Aim of the task ▸ The full listing should be written out verbatim, and its images should be dropped.

Collected data ▸
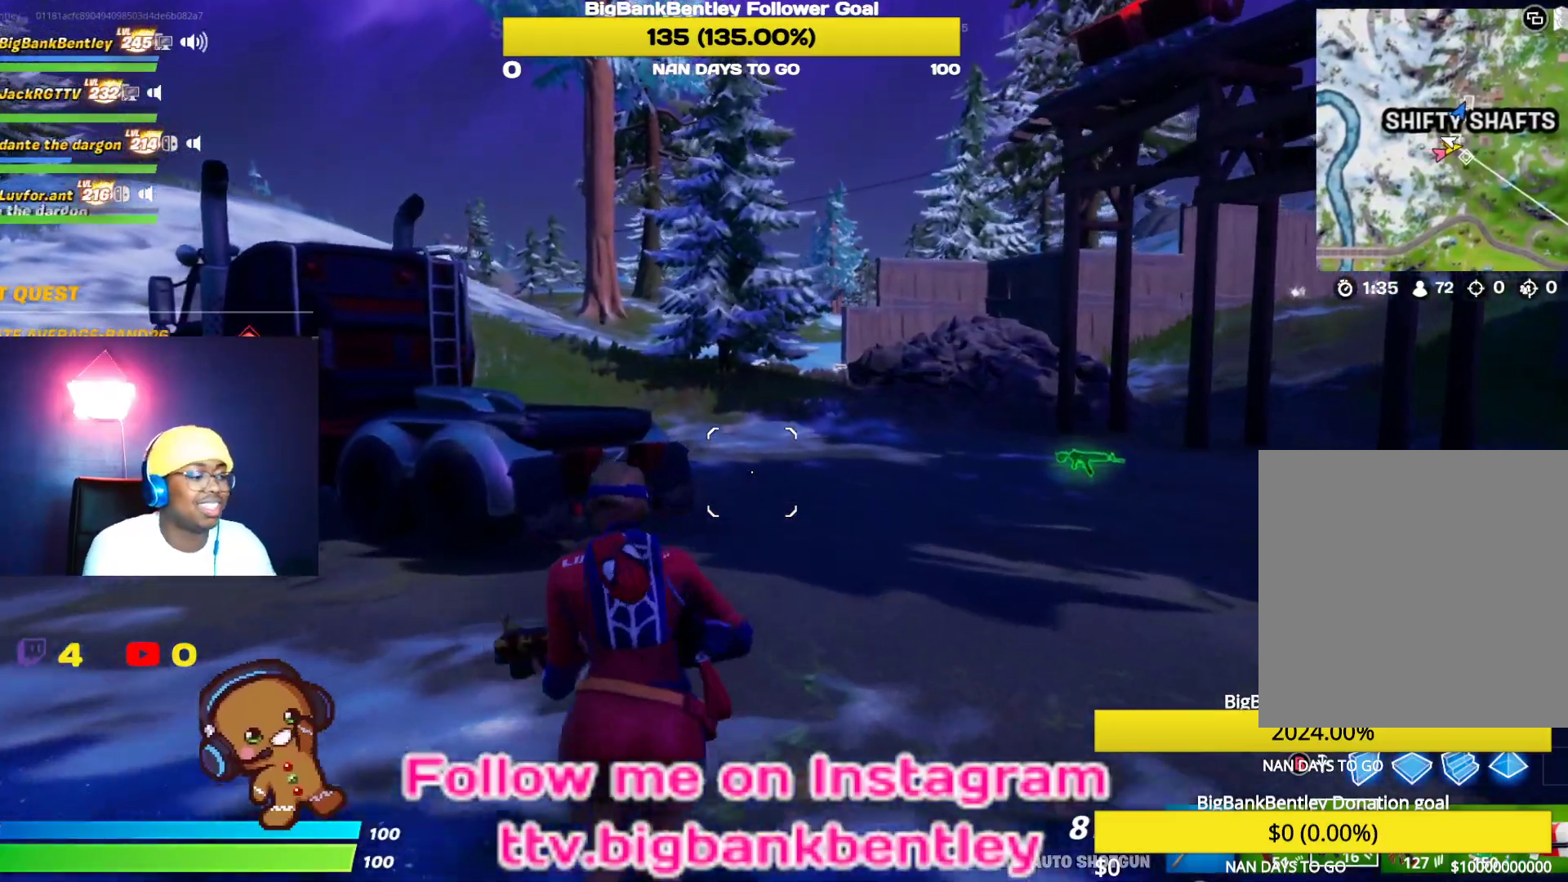
{"buttons": [], "left_stick": "up-left", "right_stick": "center", "events": [[283, "L1", "down"], [417, "L1", "up"]]}
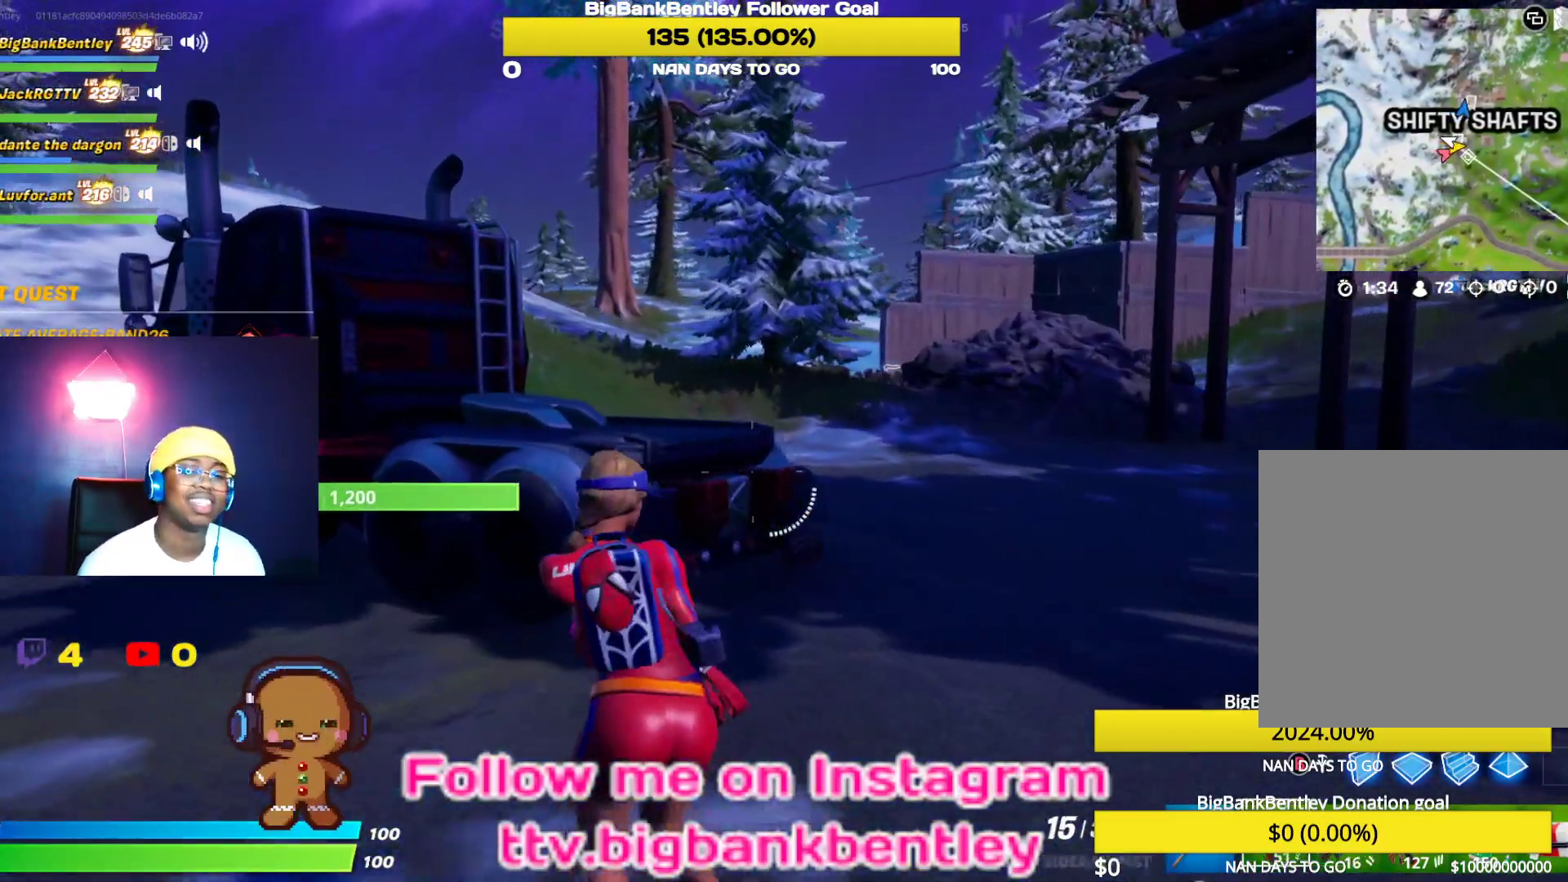
{"buttons": [], "left_stick": "up-left", "right_stick": "center", "events": [[83, "right_stick", "left"], [167, "R1", "down"], [250, "R1", "up"], [367, "right_stick", "center"]]}
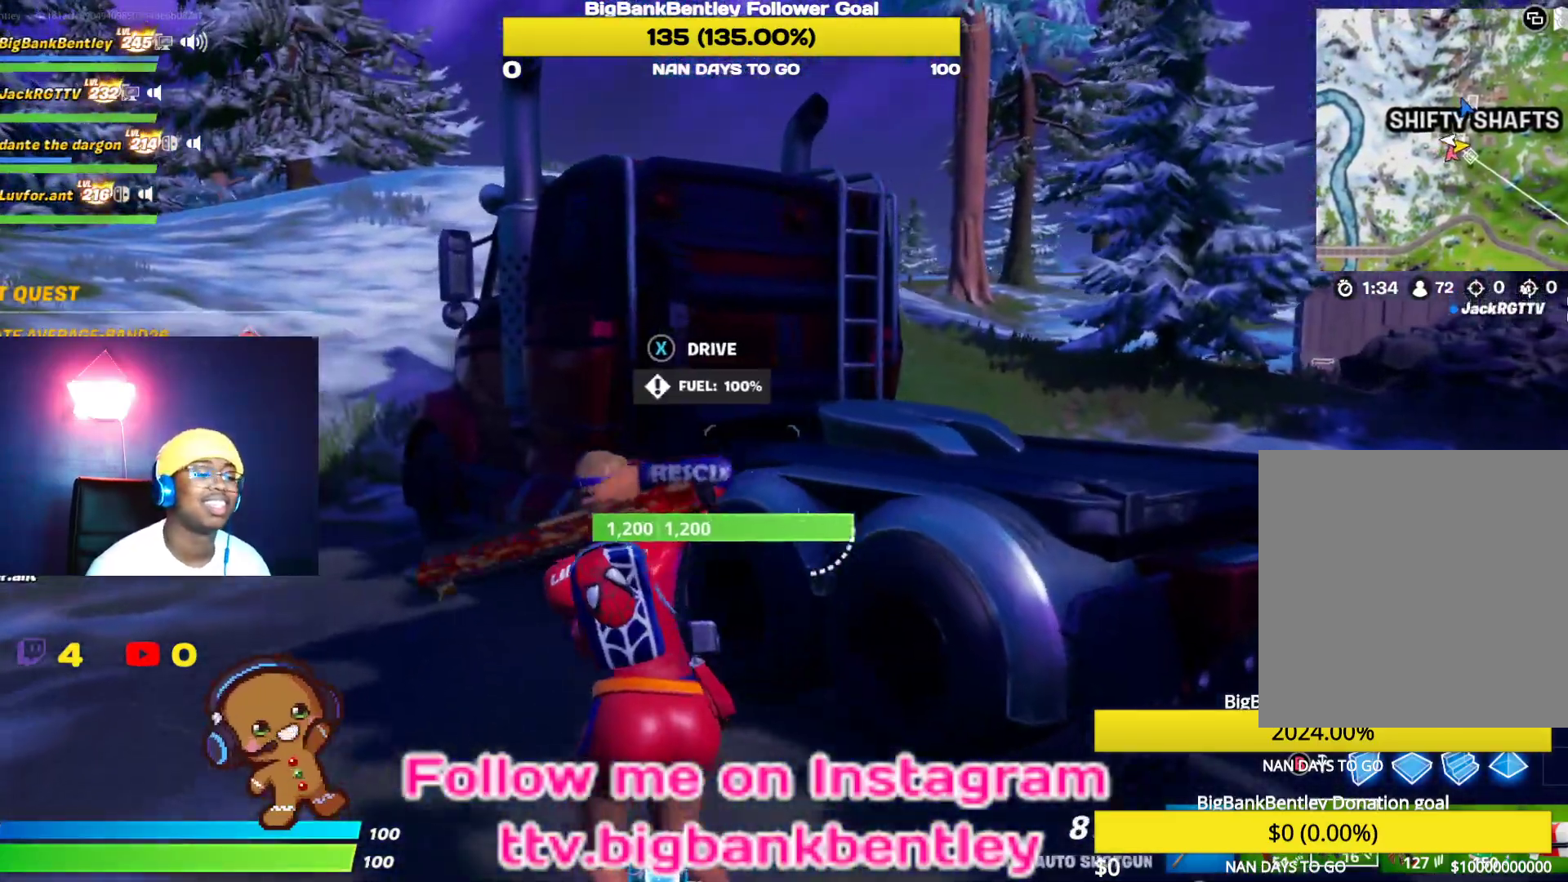
{"buttons": [], "left_stick": "up", "right_stick": "center", "events": [[50, "L1", "down"], [200, "L1", "up"], [367, "left_stick", "up"], [383, "X", "down"], [483, "X", "up"]]}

Answer to the exercise ▸
{"buttons": [], "left_stick": "up-left", "right_stick": "center", "events": [[283, "L1", "down"], [417, "L1", "up"]]}
{"buttons": [], "left_stick": "up-left", "right_stick": "center", "events": [[83, "right_stick", "left"], [167, "R1", "down"], [250, "R1", "up"], [367, "right_stick", "center"]]}
{"buttons": [], "left_stick": "up", "right_stick": "center", "events": [[50, "L1", "down"], [200, "L1", "up"], [367, "left_stick", "up"], [383, "X", "down"], [483, "X", "up"]]}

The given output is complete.